## [Your instructions]
Some entries follow. Reproduce exactly the lines starting at the one with "Focus search bar" and stopping after the one with "- date published: 2020-05-30 10:00:40+00:00".

+++ Supplied data +++

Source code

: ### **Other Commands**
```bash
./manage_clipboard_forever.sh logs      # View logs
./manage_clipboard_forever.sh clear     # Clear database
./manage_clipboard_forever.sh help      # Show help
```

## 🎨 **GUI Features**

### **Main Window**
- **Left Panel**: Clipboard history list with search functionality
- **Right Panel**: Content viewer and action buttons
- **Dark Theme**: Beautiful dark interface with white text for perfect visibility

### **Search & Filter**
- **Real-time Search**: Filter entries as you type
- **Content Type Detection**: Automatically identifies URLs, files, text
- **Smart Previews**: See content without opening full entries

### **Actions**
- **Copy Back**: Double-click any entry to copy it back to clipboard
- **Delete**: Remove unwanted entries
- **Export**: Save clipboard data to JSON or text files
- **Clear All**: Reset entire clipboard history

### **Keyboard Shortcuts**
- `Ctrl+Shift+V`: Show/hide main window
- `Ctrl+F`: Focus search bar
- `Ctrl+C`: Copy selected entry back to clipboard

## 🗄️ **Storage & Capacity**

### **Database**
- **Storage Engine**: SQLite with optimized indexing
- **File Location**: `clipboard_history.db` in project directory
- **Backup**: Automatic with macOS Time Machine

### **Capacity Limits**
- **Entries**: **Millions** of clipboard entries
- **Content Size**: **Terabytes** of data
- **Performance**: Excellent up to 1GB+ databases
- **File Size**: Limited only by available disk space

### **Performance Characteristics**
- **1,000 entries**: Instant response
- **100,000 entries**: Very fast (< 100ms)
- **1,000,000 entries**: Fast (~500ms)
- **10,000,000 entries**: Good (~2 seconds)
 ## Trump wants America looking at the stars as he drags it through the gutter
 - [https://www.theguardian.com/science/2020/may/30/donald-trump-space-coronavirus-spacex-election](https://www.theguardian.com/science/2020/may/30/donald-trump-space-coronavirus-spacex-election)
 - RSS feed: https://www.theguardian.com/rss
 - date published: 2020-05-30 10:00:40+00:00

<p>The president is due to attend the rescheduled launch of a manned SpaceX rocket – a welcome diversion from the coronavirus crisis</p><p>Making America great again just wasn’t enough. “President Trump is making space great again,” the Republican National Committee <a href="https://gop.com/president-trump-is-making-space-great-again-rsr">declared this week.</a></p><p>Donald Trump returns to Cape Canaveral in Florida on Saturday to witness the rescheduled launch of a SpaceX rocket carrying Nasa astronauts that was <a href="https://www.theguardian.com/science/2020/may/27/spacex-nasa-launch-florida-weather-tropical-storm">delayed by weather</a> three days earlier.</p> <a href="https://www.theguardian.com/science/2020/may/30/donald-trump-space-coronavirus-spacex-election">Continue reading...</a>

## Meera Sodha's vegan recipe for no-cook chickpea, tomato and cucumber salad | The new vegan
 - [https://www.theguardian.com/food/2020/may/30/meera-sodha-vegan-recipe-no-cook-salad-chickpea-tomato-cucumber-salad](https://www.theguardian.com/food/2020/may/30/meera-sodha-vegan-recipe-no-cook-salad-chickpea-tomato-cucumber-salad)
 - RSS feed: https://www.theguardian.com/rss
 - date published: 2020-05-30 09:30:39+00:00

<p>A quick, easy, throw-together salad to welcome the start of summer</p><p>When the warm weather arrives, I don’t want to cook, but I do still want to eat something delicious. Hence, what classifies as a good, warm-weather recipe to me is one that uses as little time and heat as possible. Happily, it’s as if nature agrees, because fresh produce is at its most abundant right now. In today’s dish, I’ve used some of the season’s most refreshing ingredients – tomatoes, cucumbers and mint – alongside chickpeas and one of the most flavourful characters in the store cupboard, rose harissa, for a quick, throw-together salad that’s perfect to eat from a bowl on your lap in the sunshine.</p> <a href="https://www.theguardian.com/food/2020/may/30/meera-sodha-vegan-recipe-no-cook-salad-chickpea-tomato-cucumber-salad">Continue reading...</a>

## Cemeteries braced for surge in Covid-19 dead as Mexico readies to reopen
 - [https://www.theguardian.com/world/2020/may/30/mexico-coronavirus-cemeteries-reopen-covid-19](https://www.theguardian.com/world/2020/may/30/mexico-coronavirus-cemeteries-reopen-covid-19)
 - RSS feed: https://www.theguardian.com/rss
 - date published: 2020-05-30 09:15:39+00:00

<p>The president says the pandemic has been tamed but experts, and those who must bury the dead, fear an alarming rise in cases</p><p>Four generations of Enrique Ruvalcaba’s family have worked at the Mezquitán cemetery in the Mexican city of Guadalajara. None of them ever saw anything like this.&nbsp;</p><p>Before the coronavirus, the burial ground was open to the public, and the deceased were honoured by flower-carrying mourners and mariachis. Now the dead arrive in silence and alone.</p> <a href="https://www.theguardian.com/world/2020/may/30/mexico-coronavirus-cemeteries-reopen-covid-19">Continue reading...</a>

+++

## [Reply to the exercise]
- `Ctrl+F`: Focus search bar
- `Ctrl+C`: Copy selected entry back to clipboard

## 🗄️ **Storage & Capacity**

### **Database**
- **Storage Engine**: SQLite with optimized indexing
- **File Location**: `clipboard_history.db` in project directory
- **Backup**: Automatic with macOS Time Machine

### **Capacity Limits**
- **Entries**: **Millions** of clipboard entries
- **Content Size**: **Terabytes** of data
- **Performance**: Excellent up to 1GB+ databases
- **File Size**: Limited only by available disk space

### **Performance Characteristics**
- **1,000 entries**: Instant response
- **100,000 entries**: Very fast (< 100ms)
- **1,000,000 entries**: Fast (~500ms)
- **10,000,000 entries**: Good (~2 seconds)
 ## Trump wants America looking at the stars as he drags it through the gutter
 - [https://www.theguardian.com/science/2020/may/30/donald-trump-space-coronavirus-spacex-election](https://www.theguardian.com/science/2020/may/30/donald-trump-space-coronavirus-spacex-election)
 - RSS feed: https://www.theguardian.com/rss
 - date published: 2020-05-30 10:00:40+00:00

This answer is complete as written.